A federal judge has approved a settlement agreement between the city of Minneapolis and a dozen protesters who were hurt during the demonstrations that followed George Floyd’s murder.

The agreement was formally proposed three weeks ago and was accepted by U.S. District Judge Katherine Menendez on Wednesday.

Under the terms of the agreement, the injured protesters will split a $600,000 payment from the city, which also will have to implement several reforms.

RELATED: ACLU-MN files class-action lawsuit on behalf of protesters injured in George Floyd demonstrations

The order calls for the city to not arrest, threaten to arrest or use force — including chemical agents and foam bullets — against anyone who lawfully and peacefully protests or demonstrates. It also says that officers at a protest or public assembly must have a body camera on and can’t intentionally obstruct the camera’s view, and any officer who must use chemical agents to disperse a crowd acting unlawfully must first give verbal dispersal orders and reasonable time for the people to disperse.

“People who are demonstrating peacefully should never be met with police violence as they were in Minneapolis during protests over MPD’s murder of George Floyd,” Teresa Nelson, the legal director of Minnesota’s chapter of the American Civil Liberties Union, said in a statement. “Tear gas, foam bullets and pepper spray became weapons for intimidating and hurting protesters, making it dangerous for people to exercise their First Amendment rights.
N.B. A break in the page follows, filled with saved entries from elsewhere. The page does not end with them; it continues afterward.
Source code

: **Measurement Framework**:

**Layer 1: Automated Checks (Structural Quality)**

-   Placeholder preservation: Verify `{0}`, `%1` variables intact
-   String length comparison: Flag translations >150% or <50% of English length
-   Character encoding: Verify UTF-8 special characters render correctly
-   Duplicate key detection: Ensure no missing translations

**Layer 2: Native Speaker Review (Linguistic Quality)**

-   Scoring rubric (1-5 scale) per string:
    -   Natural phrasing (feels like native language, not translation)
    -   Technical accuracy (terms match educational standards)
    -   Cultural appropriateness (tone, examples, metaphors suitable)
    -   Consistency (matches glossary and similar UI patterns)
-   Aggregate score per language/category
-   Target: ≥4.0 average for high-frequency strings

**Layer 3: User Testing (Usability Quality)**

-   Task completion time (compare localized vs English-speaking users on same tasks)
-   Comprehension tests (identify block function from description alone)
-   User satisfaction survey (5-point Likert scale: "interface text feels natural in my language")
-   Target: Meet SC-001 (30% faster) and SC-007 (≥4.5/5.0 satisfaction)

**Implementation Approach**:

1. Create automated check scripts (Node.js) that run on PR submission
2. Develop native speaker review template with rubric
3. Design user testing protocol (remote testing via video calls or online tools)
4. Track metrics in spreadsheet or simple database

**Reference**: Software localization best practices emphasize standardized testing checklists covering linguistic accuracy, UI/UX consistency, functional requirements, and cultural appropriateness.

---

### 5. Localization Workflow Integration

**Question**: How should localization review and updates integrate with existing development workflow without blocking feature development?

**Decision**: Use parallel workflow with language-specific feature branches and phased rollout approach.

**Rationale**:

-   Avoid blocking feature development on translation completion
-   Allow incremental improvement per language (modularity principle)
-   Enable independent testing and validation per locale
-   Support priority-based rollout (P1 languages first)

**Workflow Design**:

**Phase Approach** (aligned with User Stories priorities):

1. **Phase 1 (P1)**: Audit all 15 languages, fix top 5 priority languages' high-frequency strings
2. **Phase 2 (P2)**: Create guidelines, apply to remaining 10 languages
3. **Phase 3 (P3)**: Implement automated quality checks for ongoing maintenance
We hope this settlement sends a message to law enforcement across Minnesota that this violation of our constitutional rights will not be tolerated.”

With the agreement, two lawsuits filed against the city and Minneapolis police officers after Floyd’s death have been dismissed.
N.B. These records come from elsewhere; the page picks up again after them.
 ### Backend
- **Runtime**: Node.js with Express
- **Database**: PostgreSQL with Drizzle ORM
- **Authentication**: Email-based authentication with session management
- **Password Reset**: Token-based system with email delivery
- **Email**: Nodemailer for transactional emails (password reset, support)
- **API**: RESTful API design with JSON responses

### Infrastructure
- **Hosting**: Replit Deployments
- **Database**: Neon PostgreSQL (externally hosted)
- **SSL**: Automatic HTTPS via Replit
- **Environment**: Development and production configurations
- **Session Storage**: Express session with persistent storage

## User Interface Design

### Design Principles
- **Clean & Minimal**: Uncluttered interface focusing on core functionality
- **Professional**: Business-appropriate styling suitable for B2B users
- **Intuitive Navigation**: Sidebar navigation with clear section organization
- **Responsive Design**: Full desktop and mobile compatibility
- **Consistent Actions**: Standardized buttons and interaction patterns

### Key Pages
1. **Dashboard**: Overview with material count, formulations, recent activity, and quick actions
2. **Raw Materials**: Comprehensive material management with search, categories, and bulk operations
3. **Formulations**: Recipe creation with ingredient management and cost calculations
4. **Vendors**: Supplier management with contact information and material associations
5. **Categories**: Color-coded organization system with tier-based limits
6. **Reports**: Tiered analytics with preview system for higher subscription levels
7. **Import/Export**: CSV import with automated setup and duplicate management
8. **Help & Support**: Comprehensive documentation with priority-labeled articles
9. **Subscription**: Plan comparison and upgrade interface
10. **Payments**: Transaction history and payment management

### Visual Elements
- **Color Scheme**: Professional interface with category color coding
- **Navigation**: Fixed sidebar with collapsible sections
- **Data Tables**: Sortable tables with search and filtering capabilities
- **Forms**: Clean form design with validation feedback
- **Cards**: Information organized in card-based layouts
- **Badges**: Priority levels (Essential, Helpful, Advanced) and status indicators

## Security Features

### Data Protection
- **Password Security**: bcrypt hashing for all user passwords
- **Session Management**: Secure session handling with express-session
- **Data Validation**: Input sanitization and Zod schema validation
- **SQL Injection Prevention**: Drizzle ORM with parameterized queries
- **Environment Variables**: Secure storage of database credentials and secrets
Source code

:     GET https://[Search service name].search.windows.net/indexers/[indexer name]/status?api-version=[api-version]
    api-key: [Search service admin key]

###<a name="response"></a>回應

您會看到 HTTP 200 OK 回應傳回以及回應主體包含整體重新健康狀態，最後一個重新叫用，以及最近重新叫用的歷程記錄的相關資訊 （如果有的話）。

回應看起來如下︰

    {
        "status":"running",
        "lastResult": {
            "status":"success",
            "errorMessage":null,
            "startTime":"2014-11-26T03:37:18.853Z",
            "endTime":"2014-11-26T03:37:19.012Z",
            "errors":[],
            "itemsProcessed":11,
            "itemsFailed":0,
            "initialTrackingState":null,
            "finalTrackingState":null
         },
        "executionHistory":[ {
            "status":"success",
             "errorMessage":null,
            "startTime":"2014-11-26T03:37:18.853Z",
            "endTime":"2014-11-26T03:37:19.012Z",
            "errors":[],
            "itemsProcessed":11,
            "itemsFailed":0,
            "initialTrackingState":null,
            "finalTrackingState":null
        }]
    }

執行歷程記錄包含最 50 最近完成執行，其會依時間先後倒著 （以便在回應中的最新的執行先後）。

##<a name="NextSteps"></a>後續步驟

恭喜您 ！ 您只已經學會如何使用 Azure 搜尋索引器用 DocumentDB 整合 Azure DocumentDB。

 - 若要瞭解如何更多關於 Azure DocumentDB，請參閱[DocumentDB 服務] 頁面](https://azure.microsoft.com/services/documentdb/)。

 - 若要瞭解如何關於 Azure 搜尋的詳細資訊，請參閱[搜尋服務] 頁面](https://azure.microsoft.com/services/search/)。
The city sent the following statement from Minneapolis City Attorney Kristyn Anderson to 5 EYEWITNESS NEWS:

“The City Council approved a $600,000 settlement on Oct. 20, and Mayor Frey signed the Council action Oct. 26. The City Attorney’s Office executed and filed documents necessary to effectuate the settlement, and an order reflecting portions of that settlement were made public today.”

Minneapolis City Attorney Kristyn Anderson

In a statement regarding the settlement, the Office of Mayor Jacob Frey sent the following:

“In June 2020 we reformed the requirements for use of crowd control weapons. This settlement expands upon that reform and policy.”

Mayor Frey’s office was referring to the reform that requires the authorization of crowd control weapons to be done by the “Chief of Police, or the Chief’s designee at the rank of Deputy Chief or above. Crowd control weapons include, but are not limited to, chemical agents, rubber bullets, flash-bangs, batons, and marking rounds.”

One of the 12 plaintiffs, was longtime community activist Nekima Levy Armstrong who said she was outside the third precinct the days following Floyd’s killing.

“In my opinion, protesters were treated as if they were disposable,” Armstrong said.

“It was very traumatizing when it happened – I remember just coughing [and] feeling like I’m coughing my lungs up,” she added.

Armstrong adds she hopes these reforms have a meaningful impact in Minneapolis and influences other agencies to adopt similar policies.

“If there is proper training of Minneapolis Police officers, and if there is actual enforcement and accountability, it will change what happens in the streets when people are protesting,” Armstrong said.